It's taking me 9.5 seconds to generate 6 seconds of audio. Also the audio output quality is pretty poor sample.wav
- What should I expect the performance to be if the model was converted to use
cuda? - How can I improve audio quality?
@acrosson The network in this repo is designed for best performance on CPU - low op count, branching and memory access optimized for pipelined processors. For best performance on GPU you would use something like WaveGlow - no branching, massive op count amortized over thousands of simple compute cores. On my dinky old laptop, I can synthesize 9.1 sec of audio in 8.1 seconds on a single cpu core. There are some opportunities for further optimization still. Either your computer is even slower than mine, or there is something suboptimal with code optimization (correct -O and -march flags are important).

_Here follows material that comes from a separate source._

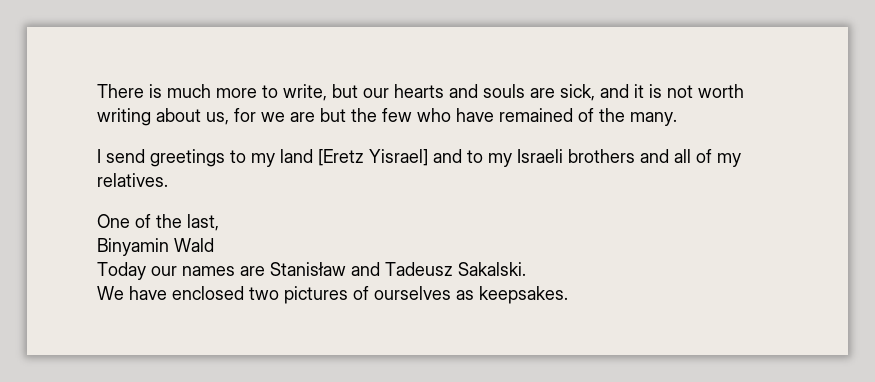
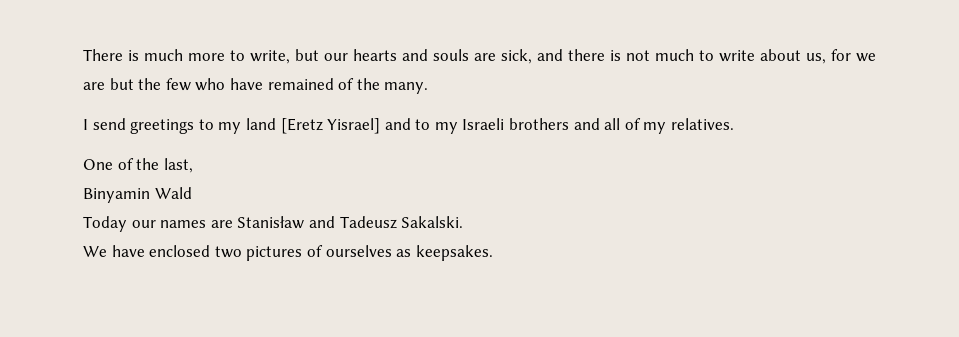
[634,84,644,98] it -> [568,49,605,61] there
[698,84,744,98] [97,108,151,126] worth writing -> [655,49,755,62] much to write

For the sound quality, let's check if it's due to pruning. I observe that the quality drop with pruning is quite sharp past some "critical" pruning fraction. This "critical" fraction depends on the dataset used for training. When training with noisier datasets, I observe that I have to keep more weights after pruning to maintain sound quality.
If you go to your checkpoints/eval directory, you should have wav outputs every 10K steps or so. Listen to the output at around step 40000. If it sounds Ok, then check later steps. The step at which it sounds bad will tell you what fraction of the weights you can prune.
For training with https://github.com/mozilla/TTS/ I can prune up to 90% of the weights with little impact on quality. I applied a FIR filter with a window between 95 and 7600 Hz to the M-AILABS dataset I used for training. Here's an example of speech synthesized from text: https://drive.google.com/open?id=1mrV_1RuKOyZxk4gp_81A7l9FmX9qhPAt
Here's one synthesized from mels: https://drive.google.com/open?id=1T-D3jHrI8tlb9EwohaAEdFP0ddwK7LfJ
@maozhiqiang how to export to C++ inference,thank you
Hi all, When I run "python test_wavernnvocoder.py", I got this error: ImportError: /WaveRNN-Pytorch/library/build/WaveRNNVocoder.so: undefined symbol: PyThread_tss_get Is there anyone who can tell me how to fix it? Thank you very much!
@geneing hello, i use a hparams like belows,i can get a good result, but the inference time which i take is about 8s, is there any method can speed up inference, thank you.
model parameters
rnn_dims=400,
fc_dims=256,
pad=2,
upsample_factors=(4, 5, 10),
compute_dims=64,
res_out_dims=32*2,
res_blocks=3,